What's a Scenester? Do you recognize any apple store indies, perhaps? Do you think it's fair to generalize about others based on fashion, or do you think the portraits are largely accurate? Do you recognize yourself in any of the scenesters? Is there a point where seeking individualism simply becomes a uniform; is it possible to be the non-conforming conformist? And if indivdualism is the goal, to be outside the collective interest, how is adopting a fashion trend, emo, for instance, contrary to this goal--or is it? Can you think of examples where individual expression morphed into a fad?



In fascinating science news, did you know it was possible to help make a reef out of old subway cars? It's happening along the east coast (USA) and these subway reefs are teeming with life, in areas that were once practically ocean deserts. Why are reefs so important? Though the practice has been discontinued primarily, it's only because the subway cars are being built differently and it's not financially beneficial or necessary to dispose of old cars this way. Environmentally it seemed to be a winning solution. Watch a short video here.

In creepy science news, the newly discovered zombie-ant fungus ZOMBIE- ANT FUNGUS, surely takes the cake. (What the heck does the phrase take the cake mean, anyway?)

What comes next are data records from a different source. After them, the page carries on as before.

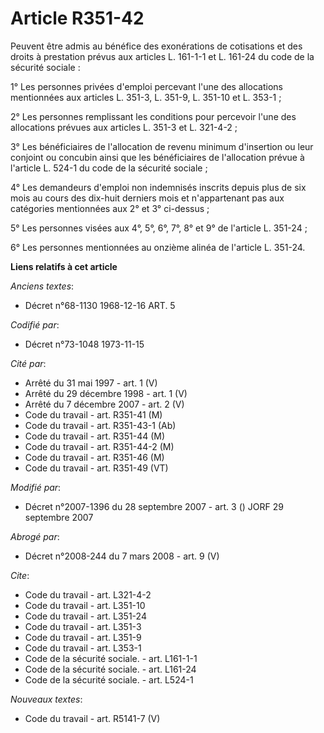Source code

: # Article R351-42

Peuvent être admis au bénéfice des exonérations de cotisations et des droits à prestation prévus aux articles L. 161-1-1 et
L. 161-24 du code de la sécurité sociale :

1° Les personnes privées d'emploi percevant l'une des allocations mentionnées aux articles L. 351-3, L. 351-9, L. 351-10 et
L. 353-1 ;

2° Les personnes remplissant les conditions pour percevoir l'une des allocations prévues aux articles L. 351-3 et L.
321-4-2 ;

3° Les bénéficiaires de l'allocation de revenu minimum d'insertion ou leur conjoint ou concubin ainsi que les bénéficiaires
de l'allocation prévue à l'article L. 524-1 du code de la sécurité sociale ;

4° Les demandeurs d'emploi non indemnisés inscrits depuis plus de six mois au cours des dix-huit derniers mois et
n'appartenant pas aux catégories mentionnées aux 2° et 3° ci-dessus ;

5° Les personnes visées aux 4°, 5°, 6°, 7°, 8° et 9° de l'article L. 351-24 ;

6° Les personnes mentionnées au onzième alinéa de l'article L. 351-24.

**Liens relatifs à cet article**

_Anciens textes_:

  - Décret n°68-1130 1968-12-16 ART. 5

_Codifié par_:

  - Décret n°73-1048 1973-11-15

_Cité par_:

  - Arrêté du 31 mai 1997 - art. 1 (V)
  - Arrêté du 29 décembre 1998 - art. 1 (V)
  - Arrêté du 7 décembre 2007 - art. 2 (V)
  - Code du travail - art. R351-41 (M)
  - Code du travail - art. R351-43-1 (Ab)
  - Code du travail - art. R351-44 (M)
  - Code du travail - art. R351-44-2 (M)
  - Code du travail - art. R351-46 (M)
  - Code du travail - art. R351-49 (VT)

_Modifié par_:

  - Décret n°2007-1396 du 28 septembre 2007 - art. 3 () JORF 29 septembre 2007

_Abrogé par_:

  - Décret n°2008-244 du 7 mars 2008 - art. 9 (V)

_Cite_:

  - Code du travail - art. L321-4-2
  - Code du travail - art. L351-10
  - Code du travail - art. L351-24
  - Code du travail - art. L351-3
  - Code du travail - art. L351-9
  - Code du travail - art. L353-1
  - Code de la sécurité sociale. - art. L161-1-1
  - Code de la sécurité sociale. - art. L161-24
  - Code de la sécurité sociale. - art. L524-1

_Nouveaux textes_:

  - Code du travail - art. R5141-7 (V)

Because yesterday was International Women's Day and Josephine Baker came up in conversation, read more about her. I think we all found her heroic work with the French Resistance during WWII to be the most intriguing, but by no means is this her bravest act. (You can read all about it here, under the heading Rise To Fame. *There is one bare-breasted photo of Josephine.) It's important to understand, as you read about Ms. Baker, that every ounce of her life was impacted by racism. While she left the US for France and Europe to escape the Jim Crow Laws in the US, her ready acceptance and fame in France was very much due in part to France's then-colonization of Africa (the height of which occurred in the 1920s-1930s, when Ms. Baker arrived in France). African art, images and yes, people were embraced for consumption by the whites, and African-descent people were objectified, so it's important to read about her life, her career and mutual admiration of her and the French people in this context. For another look at her life, view this six-part video of Josephine Baker: The First Black Superstar.

Wednesday, March 2, 2011

State Of The Union

With our eyes and ears focused on Wisconsin and other state legislators as collective union bargaining power is increasingly threatened, let's revisit unions and their role in democracy. A year ago you both read Upton Sinclair's The Jungle.
"And, for this, at the end of the week, he will carry home three dollars to his family, being his pay at the rate of five cents per hour-just about his proper share of the million and three quarters of children who are now engaged in earning their livings in the United States." Chapter 6

And
"To Jurgis the packers had been equivalent to fate; Ostrinski showed him that they were the Beef Trust. They were a gigantic combination of capital, which had crushed all opposition, and overthrown the laws of the land, and was preying upon the people." Chapter 29

Also, read about the Triangle Factory Fire of 1911. Do you think labor unions are as important today as they were in reforming the factory at the start of the Industrial Revolution? What about the protests in WI indicates that unions are still considered necessary? Why do you think so many have chosen to protest?

In the coming weeks, as we watch the political events unfold in the state governments, consider any parallels between today's politics, labor disputes, political philosophies, debates, etc, between today's events and what we learn about the Civil War.

Don't worry, we'll have lots of discussion about these topics and I look forward to hearing your thoughts.